» Brief
Find every line in the records that holds the string "feet". Copy each one.

*** Block opens ***

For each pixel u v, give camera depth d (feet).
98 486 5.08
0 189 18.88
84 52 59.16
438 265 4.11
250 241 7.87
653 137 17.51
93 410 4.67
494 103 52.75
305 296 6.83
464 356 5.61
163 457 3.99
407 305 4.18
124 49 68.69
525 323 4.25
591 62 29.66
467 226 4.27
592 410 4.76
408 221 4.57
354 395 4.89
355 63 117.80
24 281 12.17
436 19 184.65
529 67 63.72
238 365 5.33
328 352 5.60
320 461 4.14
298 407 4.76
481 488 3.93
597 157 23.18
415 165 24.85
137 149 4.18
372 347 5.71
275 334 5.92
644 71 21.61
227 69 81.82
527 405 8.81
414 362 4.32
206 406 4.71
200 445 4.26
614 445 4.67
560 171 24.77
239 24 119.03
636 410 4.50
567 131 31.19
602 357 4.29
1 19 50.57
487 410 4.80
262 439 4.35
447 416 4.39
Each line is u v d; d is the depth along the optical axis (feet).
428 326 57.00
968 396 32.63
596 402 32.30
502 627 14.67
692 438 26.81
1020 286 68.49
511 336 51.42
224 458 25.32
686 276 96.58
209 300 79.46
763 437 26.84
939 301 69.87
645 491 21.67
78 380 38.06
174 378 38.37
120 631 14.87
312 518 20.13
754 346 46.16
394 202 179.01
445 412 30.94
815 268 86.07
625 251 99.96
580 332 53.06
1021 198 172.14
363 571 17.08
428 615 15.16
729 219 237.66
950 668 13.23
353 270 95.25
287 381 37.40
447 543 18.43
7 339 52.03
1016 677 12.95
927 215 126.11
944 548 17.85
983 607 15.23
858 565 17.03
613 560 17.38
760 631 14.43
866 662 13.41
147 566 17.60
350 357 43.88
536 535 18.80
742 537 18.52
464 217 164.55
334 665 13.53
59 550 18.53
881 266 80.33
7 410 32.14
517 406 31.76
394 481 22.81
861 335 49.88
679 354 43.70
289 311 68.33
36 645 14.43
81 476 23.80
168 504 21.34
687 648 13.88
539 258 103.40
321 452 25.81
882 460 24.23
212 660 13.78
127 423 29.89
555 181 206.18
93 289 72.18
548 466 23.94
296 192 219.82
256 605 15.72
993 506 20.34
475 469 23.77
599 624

*** Block closes ***

» Answer to the exercise
For each pixel u v, give camera depth d (feet).
Each line is u v d; d is the depth along the optical axis (feet).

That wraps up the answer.